Five. Why did it seem that everything that had turned his life upside down had happened at the point not quite five years before? So her mother had been pregnant around the time when they had been together and planning to get married, or just after. And little George had been born into the maelstrom of action and reaction once her father’s plan to bring down the house of Konstantos had been put into motion.

And of course in those months he had been focusing only on holding things together. On keeping the corporation from going under and taking his beleaguered father with it. At the time he had felt that if he thought about anything else, focussed on anything else, then the dark waves of total disaster would break over his head and he would definitely go down for the third time—and never come up again.

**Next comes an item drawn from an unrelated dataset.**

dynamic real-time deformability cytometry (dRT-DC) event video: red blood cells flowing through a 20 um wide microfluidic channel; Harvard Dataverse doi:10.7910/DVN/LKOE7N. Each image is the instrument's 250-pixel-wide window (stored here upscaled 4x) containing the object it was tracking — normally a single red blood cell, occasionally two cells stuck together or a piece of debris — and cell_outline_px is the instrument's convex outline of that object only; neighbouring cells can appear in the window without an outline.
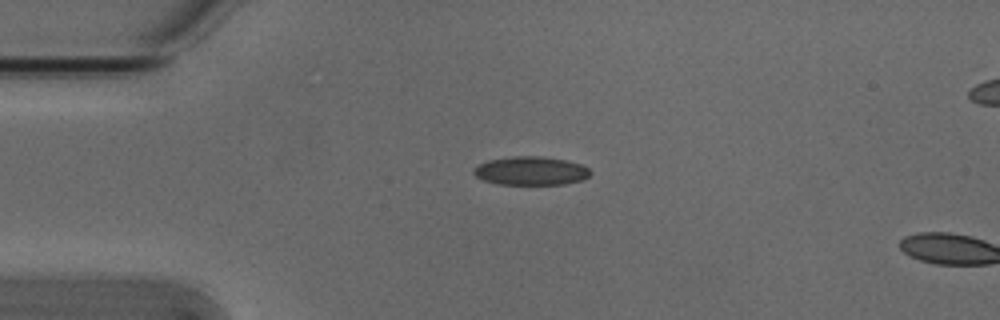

But the fact that she had a brother put a different complexion on the fact that Sadie wanted to keep the house. This George was so young that there was no way he could have ever been involved in anything the adult Carterets had planned and implemented against his family.

‘I see,’ he said, the words loaded with dark meaning. ‘That explains why I never got to hear of it. So tell me…’

‘No.’

Ridiculously buoyed up by the small triumph she’d had in putting him mentally onto the wrong foot for once, Sadie waved the hand that had picked up her fork to dig into her pasta to silence him.

‘My turn.’

He might hold all the aces, but that didn’t mean that she was going to let him get away with monopolising the conversation and treating the meal as if it was a trial for fraud with him as the counsel for the prosecution.

‘I get to ask some questions too.’

Was that a grudging respect in his eyes, the inclination of his head? Just the possibility gave her a little surge of confidence as she forked up a mouthful of her pasta.

‘What questions?’

‘Well, the obvious, for a starter. Like—you said you wanted to talk to me about a job. What sort of a job could I do for you? I mean—what need would you have of a wedding planner?’

‘That really is asking the obvious,’ Nikos commented. ‘To plan a wedding, of course.’

The impact of his response hit home just in the moment that Sadie popped the forkful of pasta into her mouth and chewed. Too late she realised that she’d been in such a state of apprehension when she’d arrived at the restaurant that she’d blindly ordered her meal with an arrabiata sauce, instead of the one next to it on the menu. She loathed chillies, and this was heavily laced with them.

‘A wedding?’ she croaked through the burn in her mouth, tears of reaction stinging her eyes.

‘Here…’

Leaning forward, Nikos poured a glass of water, held it out to her, watching as she gulped it down gratefully.

‘You hate spicy food,’ he said, when she finally started to breathe more easily. ‘Particularly chillies.’

Did he remember everything about her? It was a scary thought.

‘So why order something that you were going to hate?’

‘It’s almost five years. I might have changed—people do.’

‘Obviously not that much,’ Nikos drawled, his dry tone making her wonder if there was so much more than her reaction to the chilli sauce behind his comment. ‘Would you like something else?’

‘No—thank you.’

Any appetite she had had fled in the moment he had made that stunning announcement. But at least the impact of the chillies had disguised the fact that a lot—oh, be honest!—most of her reaction had been in response to his declaration. Her heart was still thudding from the shock of it, her thoughts spinning, whirling from one emotion to another and back again.

And none of the reactions was one that she really wanted to take out and examine in detail. Not here, not now. Not with Nikos lounging back in his chair, watching every move she made.

‘Whose wedding?’ she managed to croak. ‘Are you telling me that you are getting married?’

Once more Nikos inclined his dark head in agreement.

‘Who to?’

‘I prefer not to say. One never knows when the paparazzi might be hanging around, looking for a story. I prefer that they do not find out about this just yet. I want to protect my fiancée.’